**Material provided:**
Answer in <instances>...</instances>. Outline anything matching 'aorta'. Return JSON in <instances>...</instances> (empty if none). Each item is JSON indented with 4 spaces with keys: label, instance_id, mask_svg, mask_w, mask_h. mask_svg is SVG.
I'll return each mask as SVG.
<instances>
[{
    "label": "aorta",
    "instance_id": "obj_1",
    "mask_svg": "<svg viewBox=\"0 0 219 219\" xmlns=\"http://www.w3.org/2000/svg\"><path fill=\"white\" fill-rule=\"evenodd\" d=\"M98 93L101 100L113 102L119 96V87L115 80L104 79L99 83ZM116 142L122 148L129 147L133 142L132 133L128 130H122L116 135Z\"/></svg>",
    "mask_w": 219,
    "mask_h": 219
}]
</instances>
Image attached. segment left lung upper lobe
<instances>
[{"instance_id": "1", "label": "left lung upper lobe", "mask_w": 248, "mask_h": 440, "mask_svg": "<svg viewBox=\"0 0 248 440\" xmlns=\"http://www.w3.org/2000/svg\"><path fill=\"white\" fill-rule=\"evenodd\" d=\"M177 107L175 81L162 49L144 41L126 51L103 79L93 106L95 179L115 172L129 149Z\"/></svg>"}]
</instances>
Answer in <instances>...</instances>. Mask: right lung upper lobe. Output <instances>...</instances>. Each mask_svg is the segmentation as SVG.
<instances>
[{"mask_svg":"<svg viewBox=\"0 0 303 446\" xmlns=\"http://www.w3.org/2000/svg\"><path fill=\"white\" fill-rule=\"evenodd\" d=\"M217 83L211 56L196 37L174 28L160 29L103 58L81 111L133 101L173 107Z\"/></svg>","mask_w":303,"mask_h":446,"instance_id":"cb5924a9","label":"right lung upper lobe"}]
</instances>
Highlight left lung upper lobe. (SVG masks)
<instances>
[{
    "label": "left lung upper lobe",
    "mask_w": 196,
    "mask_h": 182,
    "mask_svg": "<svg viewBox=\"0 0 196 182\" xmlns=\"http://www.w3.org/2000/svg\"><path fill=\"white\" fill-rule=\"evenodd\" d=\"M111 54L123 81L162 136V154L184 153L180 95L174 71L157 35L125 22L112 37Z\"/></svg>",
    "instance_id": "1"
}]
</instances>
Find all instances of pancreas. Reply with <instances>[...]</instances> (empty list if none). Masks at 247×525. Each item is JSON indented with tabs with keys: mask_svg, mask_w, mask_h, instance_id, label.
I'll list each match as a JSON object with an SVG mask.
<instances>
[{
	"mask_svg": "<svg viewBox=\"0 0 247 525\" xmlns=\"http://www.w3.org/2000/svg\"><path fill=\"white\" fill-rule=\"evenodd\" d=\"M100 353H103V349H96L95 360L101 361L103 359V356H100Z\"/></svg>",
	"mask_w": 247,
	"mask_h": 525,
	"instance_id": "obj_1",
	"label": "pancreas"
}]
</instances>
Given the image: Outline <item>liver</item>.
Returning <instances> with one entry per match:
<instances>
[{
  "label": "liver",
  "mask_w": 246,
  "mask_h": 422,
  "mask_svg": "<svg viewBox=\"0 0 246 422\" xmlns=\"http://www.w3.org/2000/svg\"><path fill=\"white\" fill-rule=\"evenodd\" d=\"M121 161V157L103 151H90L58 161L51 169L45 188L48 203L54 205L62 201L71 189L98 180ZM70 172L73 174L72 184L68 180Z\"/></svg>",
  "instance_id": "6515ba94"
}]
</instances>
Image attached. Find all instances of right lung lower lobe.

**Exercise description:**
Count how many lines in the rows above contain the string "Outline". Reply with the number only.

**Solution to this exercise:**
2